I expect performance would suffer quite a lot. In a system with high I/O, there would be a lot of contention on updating the size of such directories as /home or /tmp, let alone /.

Also, are you going to update a file’s size for every write (could easily be a thousand times if you’re copying over a 10MB file) or are you going to coalesce updates to file sizes? If the latter, how do you recover after a crash?

Virtual directories such as /dev and /proc would require special-casing.

Mounting and unmounting disks probably would require special-casing.

hsbauauvhabzb · on July 12, 2024

Haven’t many similar issues been solved in journaled file systems and/or things like database transaction logs and indexes? Real-time high precision accuracy is not required, knowing how big a directory is, is a frequent use case of directories. Hell, ‘df’ tracks this at the partition level, including edge cases, as does ‘du’

Someone · on July 12, 2024

As far as I am aware, neither of those cascade sizes up.

Also, doing that in databases isn’t a solved problem. count(*) can be slow in databases.
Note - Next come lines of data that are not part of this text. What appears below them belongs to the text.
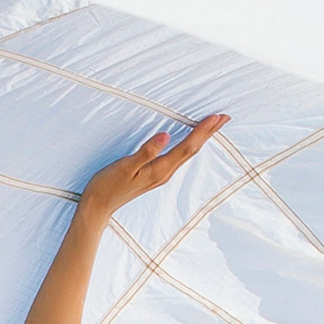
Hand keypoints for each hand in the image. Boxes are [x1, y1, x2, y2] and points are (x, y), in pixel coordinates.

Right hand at [79, 113, 226, 224]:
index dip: (202, 131)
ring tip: (213, 126)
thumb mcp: (125, 166)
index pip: (187, 147)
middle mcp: (164, 173)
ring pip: (187, 153)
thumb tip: (166, 136)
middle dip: (209, 133)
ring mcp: (161, 175)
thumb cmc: (108, 185)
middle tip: (225, 117)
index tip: (216, 117)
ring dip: (201, 139)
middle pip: (192, 150)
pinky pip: (178, 157)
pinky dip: (188, 146)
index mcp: (159, 169)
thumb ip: (146, 151)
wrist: (98, 207)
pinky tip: (189, 142)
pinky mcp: (155, 175)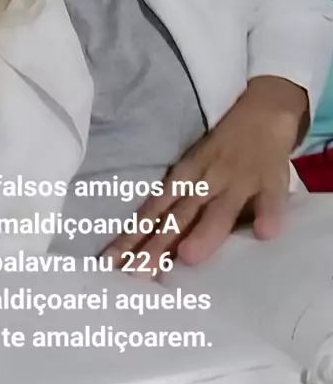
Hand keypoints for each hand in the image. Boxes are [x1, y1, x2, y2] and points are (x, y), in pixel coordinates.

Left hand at [103, 76, 308, 269]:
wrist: (263, 110)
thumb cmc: (222, 149)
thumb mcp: (194, 167)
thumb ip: (177, 202)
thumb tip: (143, 243)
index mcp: (185, 176)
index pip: (154, 208)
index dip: (133, 235)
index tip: (112, 262)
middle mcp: (208, 179)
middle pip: (180, 216)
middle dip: (158, 245)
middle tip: (138, 273)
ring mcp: (240, 180)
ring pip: (220, 210)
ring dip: (205, 232)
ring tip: (189, 257)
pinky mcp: (272, 180)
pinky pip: (271, 199)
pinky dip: (268, 214)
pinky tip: (263, 233)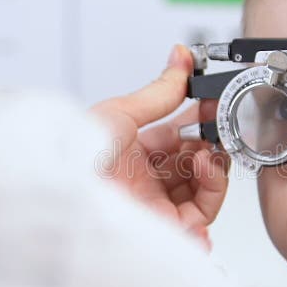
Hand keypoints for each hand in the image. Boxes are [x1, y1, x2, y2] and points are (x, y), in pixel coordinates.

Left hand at [91, 45, 229, 249]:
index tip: (216, 105)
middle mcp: (145, 182)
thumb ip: (159, 91)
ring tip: (207, 150)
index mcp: (132, 154)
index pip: (178, 138)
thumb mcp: (121, 113)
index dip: (201, 122)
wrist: (67, 192)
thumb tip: (181, 59)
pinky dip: (213, 191)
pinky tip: (205, 170)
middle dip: (213, 145)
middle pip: (195, 165)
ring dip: (214, 167)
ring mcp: (156, 205)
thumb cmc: (78, 154)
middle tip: (220, 128)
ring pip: (204, 190)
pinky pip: (202, 216)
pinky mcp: (165, 227)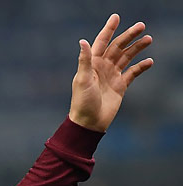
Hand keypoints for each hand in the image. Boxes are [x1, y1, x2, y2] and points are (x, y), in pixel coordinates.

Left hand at [69, 14, 152, 131]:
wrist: (89, 122)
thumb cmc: (82, 101)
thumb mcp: (82, 79)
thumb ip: (84, 60)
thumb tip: (82, 41)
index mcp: (92, 64)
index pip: (101, 42)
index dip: (108, 29)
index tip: (116, 17)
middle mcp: (102, 67)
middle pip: (117, 47)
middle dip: (128, 36)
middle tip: (141, 26)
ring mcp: (111, 76)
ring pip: (126, 57)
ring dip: (137, 48)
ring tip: (148, 39)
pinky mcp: (119, 86)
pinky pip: (132, 73)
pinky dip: (140, 67)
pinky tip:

See for example

- PostgreSQL: https://dba.stackexchange.com/questions/314371/count-queries..., https://wiki.postgresql.org/wiki/Count_estimate

- Oracle: https://forums.oracle.com/ords/apexds/post/select-count-very...

(Both databases use MVCC (https://en.wikipedia.org/wiki/Multiversion_concurrency_contr...) to ensure that concurrent queries all see the database in a consistent state. That makes it necessary to visit each row and check their time stamp when counting rows)

aidenn0 · on July 11, 2024

I have a "du" command currently running that has been running for ~50 hours. I'd much rather have it update a half-dozen directory entries on each write.